Turn back with me to the hymn you just sang, 499. Now this hymn, you may have sung it in your Baptist youth during the altar call. Now we Presbyterians have sung this song for a long time too, but you know what? A Baptist didn't write this hymn; a Presbyterian didn't write this hymn. An Anglican, of all people, wrote this hymn. 499 was written by a man named Augustus Toplady. He was an Anglican minister. And do you know what he called this hymn? His title for this hymn was “The Prayer of the Most Sanctified Man Who Ever Lived.” In other words, Toplady is saying, “How should the godliest person that you have ever met pray?” And what was his prayer? “Rock of ages, cleft for me, let me hide myself in Thee.” In other words, as he says in verse 3, “Nothing in my hands I bring; simply to Your cross I cling.” And I love what he says in stanza 4. Did you notice how he says it? “When he soars to worlds unknown” — when he is now, his life had ended, his sanctification is complete, he is glorified before the throne of God, he is present in the company of angels and elders, what will his prayer then be? Will it be, “I thank You that I am not like other men. I am moral; I am religious; I am just”? No, what will it be? “Rock of ages, cleft for me, let me hide myself in Thee.”

Even in glory, the basis of our acceptance by God will not be found in us. And that, my friends, is why the Gospel is absolutely essential to every one of us because it says that Jesus died the death that we deserved so that we could receive blessings that we don't deserve only by trusting in Him. That the basis, that the ground of our acceptance with God, is not found in ourselves. Salvation is not like acquiring the Eagle Scout badge. It is a gift given based on somebody else's work, not yours — the person and works of Jesus Christ. The way you receive it is you look away from yourself to God.
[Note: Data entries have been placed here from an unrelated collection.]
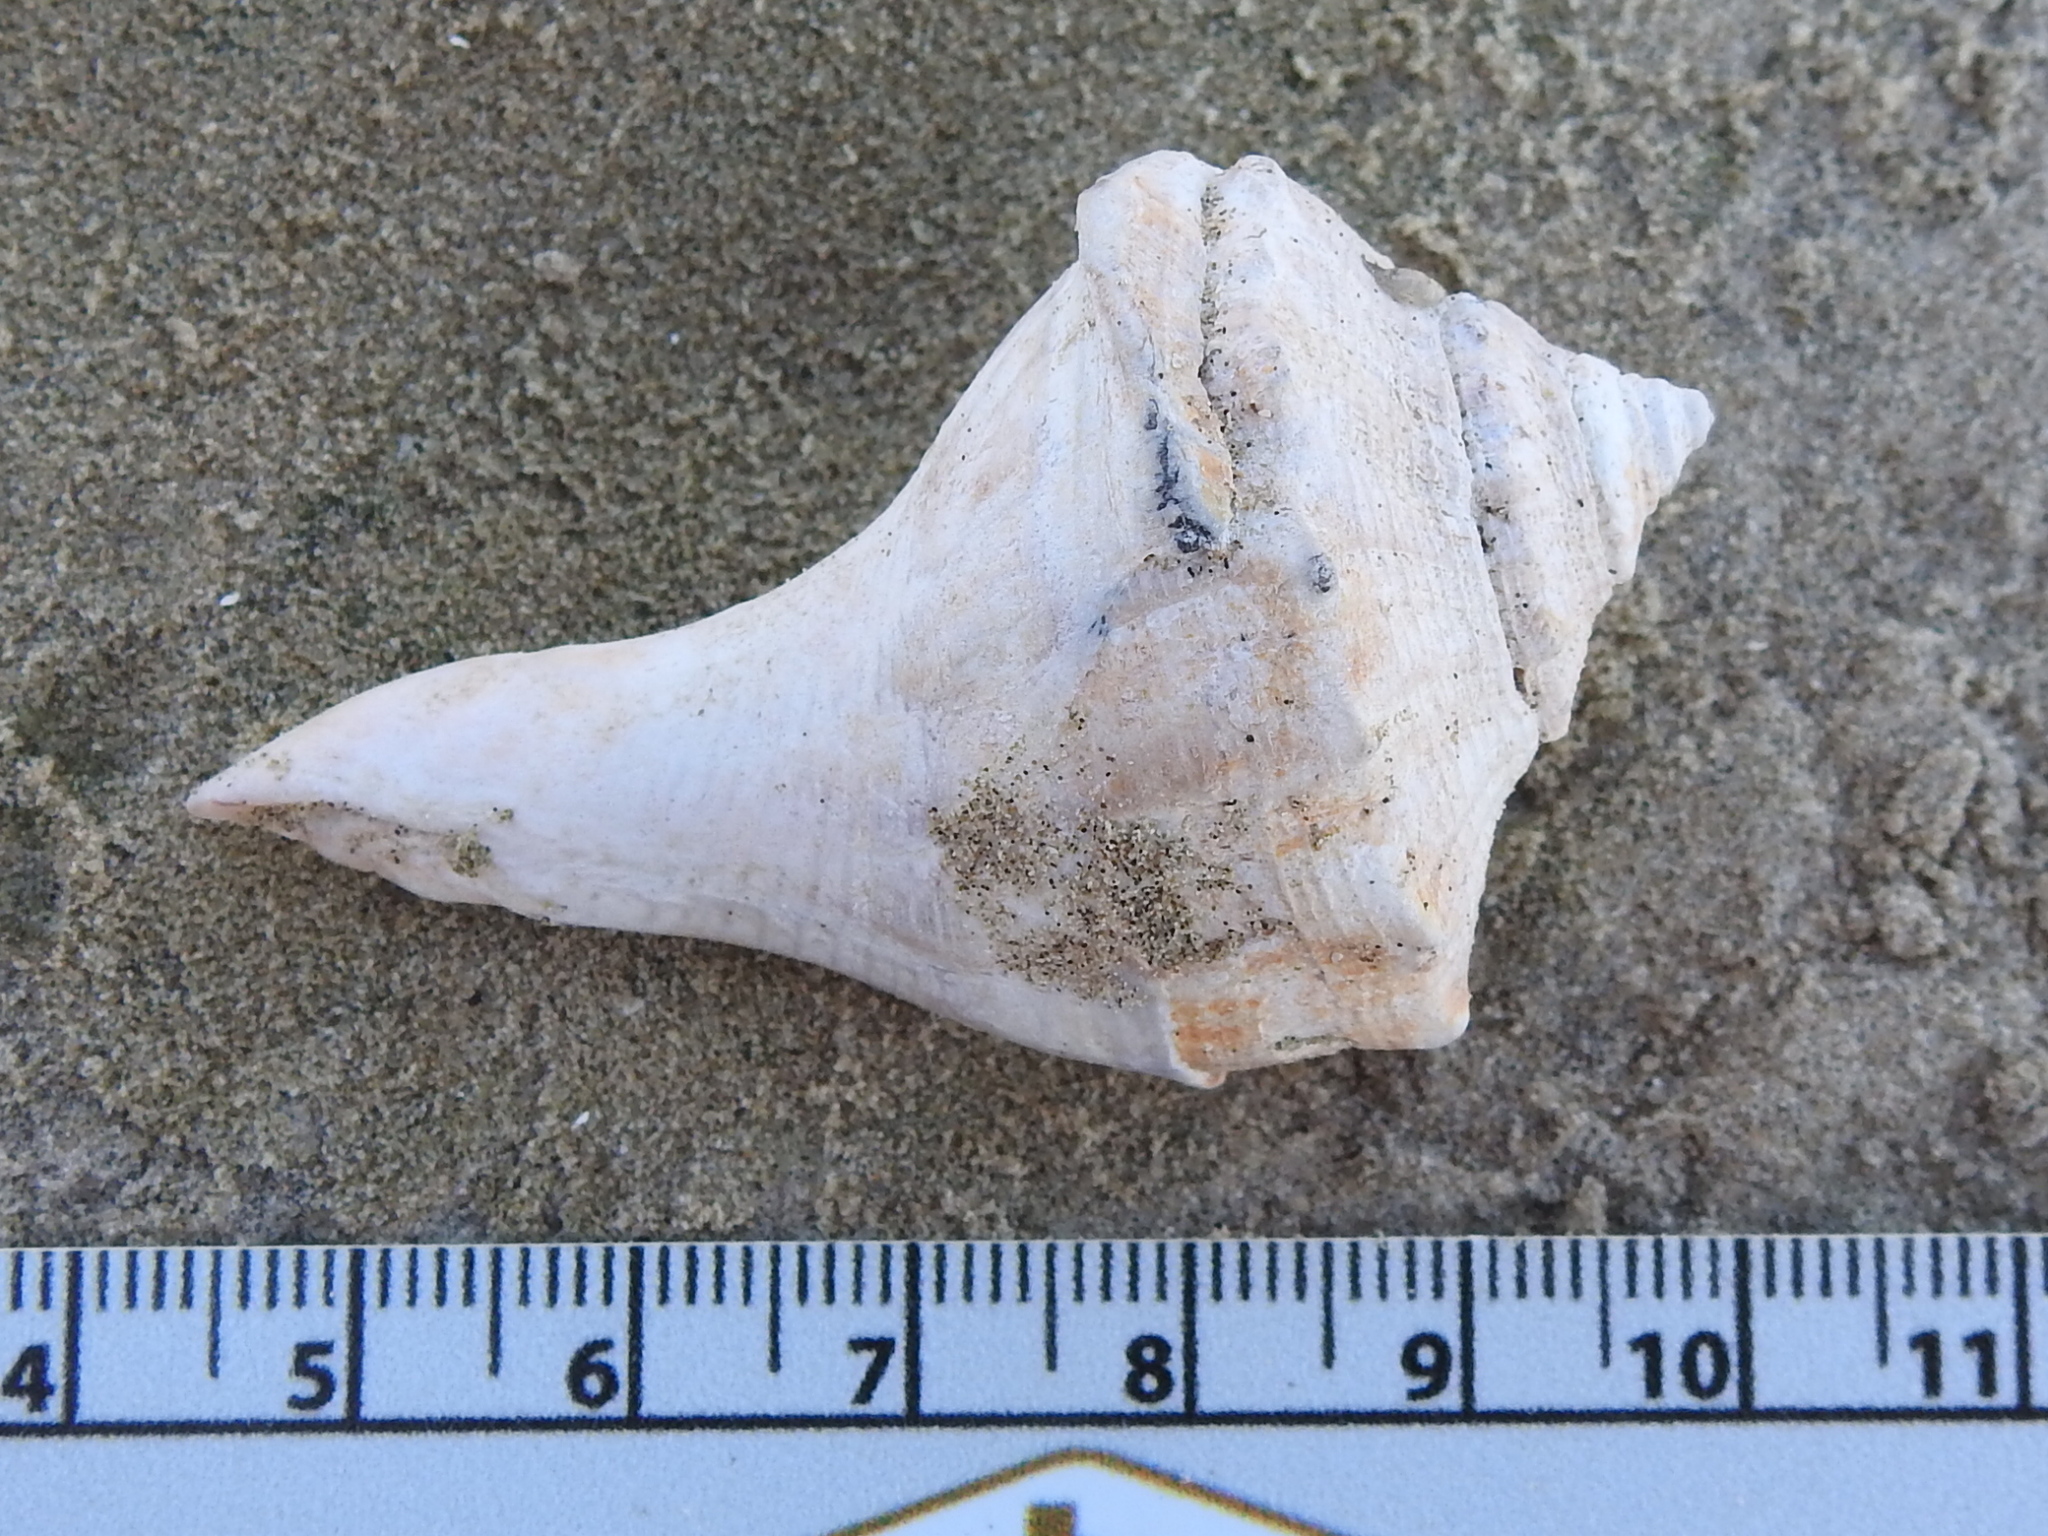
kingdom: Animalia
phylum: Mollusca
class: Gastropoda
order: Neogastropoda
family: Busyconidae
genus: Sinistrofulgur
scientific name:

We’re going to sing in just a minute — and I'm going to ask the choir before we do so — we're going to sing number 472, but before we pray, let me get you to turn to 472 because I want you to notice something as we sing. Every stanza of this wonderful hymn – and it's sung to an old Welsh minor tune and that's why the choir is going to sing it for you first – every stanza of this hymn is beckoning you to come to the Lord Jesus Christ. And look especially what it says here. It says that “all the fitness that He requires” you to feel, to come to Him, is what? “Your need of Him.” What does Jesus require you to come to Him? Just that you need Him. And then look at the very next thing it says. “But even that is the work of the Spirit in your heart.” Even when you feel you need Him, it's the work of the Spirit in your heart. I'm going to be praying this prayer for you as we sing it. Let's pray.

Lord God, thank You for Your Word. Work it deeply into our hearts so that we do not trust ourselves but You and Your mercy held out to us in Jesus Christ and so that we have Gospel humility. We ask this in Jesus' name. Amen.

Now I’ll ask the choir first to sing number 472 through once and then we’ll stand and sing it.

The only One who can do helpless sinners good says to you: Grace, mercy, and peace from God our Father and the Lord Jesus Christ. Amen.